All of this confusion has forced companies to work more closely together at much earlier stages in the design-through-manufacturing flow—IP companies, EDA vendors, chipmakers, and foundries.
“You need to capture the main constraints,” said Juan Rey, senior director of engineering for Calibre at Mentor Graphics. “The issue for the foundry is to make sure complete development is optimized for each process. The industry keeps pushing for the same development infrastructure. However, when you get into production it’s not usually optimal. Manufacturers work alone, ahead of everyone else. But neither the manufacturer, us, nor the customer has the full chip design. It’s not until those designs are received, and the pieces are put together, that you know all the performance characteristics.”
This is particularly important at advanced nodes, where progress is becoming much more difficult.
“If you look at the research community, which is like a second source for the semiconductor industry’s pre-competitive research, every two years they get together to review the research portfolio,” said Rey. “If you look at how to continue Moore’s Law, which is a simple equation, you need smaller, lower-cost transistors with better power and performance. That’s not happening. But the industry as a whole recognizes that large volume market areas still have a need for a Moore’s Law road map, even if they don’t get gains in performance and power. There are large sectors of the industry that can justify going smaller with more density per die and less power, and that pre-competitive research is being done to enable the industry. But we will continue seeing a number of flavors of how to get there.”
There is a strong likelihood that fewer companies will be able to justify each new node, though, because the cost of development is going up and the markets that have traditionally driven that development—PCs, mobility—are maturing.
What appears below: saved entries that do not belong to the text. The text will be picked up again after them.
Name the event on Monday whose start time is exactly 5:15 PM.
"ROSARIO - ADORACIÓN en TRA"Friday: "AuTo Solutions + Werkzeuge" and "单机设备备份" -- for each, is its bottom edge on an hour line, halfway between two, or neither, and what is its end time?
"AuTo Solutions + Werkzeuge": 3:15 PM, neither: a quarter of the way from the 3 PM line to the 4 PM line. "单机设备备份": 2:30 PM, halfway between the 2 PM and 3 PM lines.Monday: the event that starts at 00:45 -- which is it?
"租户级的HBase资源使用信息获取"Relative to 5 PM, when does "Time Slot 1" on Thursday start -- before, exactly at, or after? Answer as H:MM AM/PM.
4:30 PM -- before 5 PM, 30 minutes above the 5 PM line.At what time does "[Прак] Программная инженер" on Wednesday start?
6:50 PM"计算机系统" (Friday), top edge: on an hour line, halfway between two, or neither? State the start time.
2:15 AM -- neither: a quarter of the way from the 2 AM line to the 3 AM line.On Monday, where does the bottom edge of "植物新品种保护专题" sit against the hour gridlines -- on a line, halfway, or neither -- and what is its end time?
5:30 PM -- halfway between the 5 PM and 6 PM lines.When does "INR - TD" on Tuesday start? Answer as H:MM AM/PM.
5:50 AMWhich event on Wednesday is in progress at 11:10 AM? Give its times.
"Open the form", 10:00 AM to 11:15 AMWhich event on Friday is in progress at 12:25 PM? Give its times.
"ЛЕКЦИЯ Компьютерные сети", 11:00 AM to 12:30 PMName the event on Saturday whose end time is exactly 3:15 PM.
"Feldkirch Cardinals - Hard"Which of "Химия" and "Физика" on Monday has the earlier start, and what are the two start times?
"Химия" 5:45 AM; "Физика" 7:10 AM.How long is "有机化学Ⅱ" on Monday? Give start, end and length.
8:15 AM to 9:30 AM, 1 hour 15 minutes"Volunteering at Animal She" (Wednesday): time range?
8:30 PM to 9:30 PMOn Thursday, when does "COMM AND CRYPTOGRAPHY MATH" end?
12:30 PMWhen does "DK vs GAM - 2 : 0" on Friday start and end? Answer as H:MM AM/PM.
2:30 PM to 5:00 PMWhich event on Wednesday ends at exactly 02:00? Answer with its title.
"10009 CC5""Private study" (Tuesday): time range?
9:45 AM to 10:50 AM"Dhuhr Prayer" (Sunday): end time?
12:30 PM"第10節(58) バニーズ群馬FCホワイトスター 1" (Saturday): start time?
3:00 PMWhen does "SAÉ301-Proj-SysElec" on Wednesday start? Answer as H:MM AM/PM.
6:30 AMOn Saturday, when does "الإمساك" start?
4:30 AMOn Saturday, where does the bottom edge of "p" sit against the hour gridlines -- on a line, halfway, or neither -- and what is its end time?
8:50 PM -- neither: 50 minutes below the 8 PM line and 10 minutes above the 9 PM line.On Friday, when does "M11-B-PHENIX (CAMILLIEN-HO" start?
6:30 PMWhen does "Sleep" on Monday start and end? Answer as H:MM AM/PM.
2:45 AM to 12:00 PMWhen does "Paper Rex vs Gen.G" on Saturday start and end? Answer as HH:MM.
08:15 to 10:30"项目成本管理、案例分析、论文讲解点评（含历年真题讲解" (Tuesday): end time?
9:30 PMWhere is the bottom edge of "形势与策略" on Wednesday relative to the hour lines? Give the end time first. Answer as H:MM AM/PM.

“There is not as much technology turn as before, so to do 16/14/10/7nm, you have to have really big volumes,” said Charles Janac, chairman and CEO of Arteris. ” There are roughly 230 companies designing SoCs right now. Should all of them be doing SoCs? Probably 100 of those should not build SoCs, so you’re going to see a lot of mergers. People who are not the winners in a volume game merge or they become IP companies using platforms or they use FPGA SoCs. This transition takes a while to go through, but it’s happening.”
What the industry will look like after that is anyone’s guess. Janac says it could turn into an oligopoly of very large companies, or there will be another flood of innovation around new applications, which could be anything from self-driving cars to wearable devices. But waiting for the next big thing(s) also creates its own level of confusion, because it can take six to eight years to get chips from conception to production and into products. And a lot can change in eight years, particularly as companies start up and others consolidate.
“The real megatrend is not consolidation,” Cadence’s Rowen contends. “The big shift is the degree to which companies are going outside for IP. Underlying all of this is a gradual shift of make versus buy.”
All of this has to be viewed over time, though, and from a much broader vantage point. While large systems vendors such as Apple and Google have taken more chip development in-house—prompting some very high-profile M&A activity—they also have stepped up their purchases of third-party IP. At the ground level, within a limited time frame, what this all means is like viewing a jigsaw puzzle with most of the pieces still missing. Everyone knows something is changing, but no one is quite sure what the final picture will look like.
“Consolidation causes confusion,” said eSilicon’s Gianfagna. “But in confusing times, if you can still think clearly, you can win.”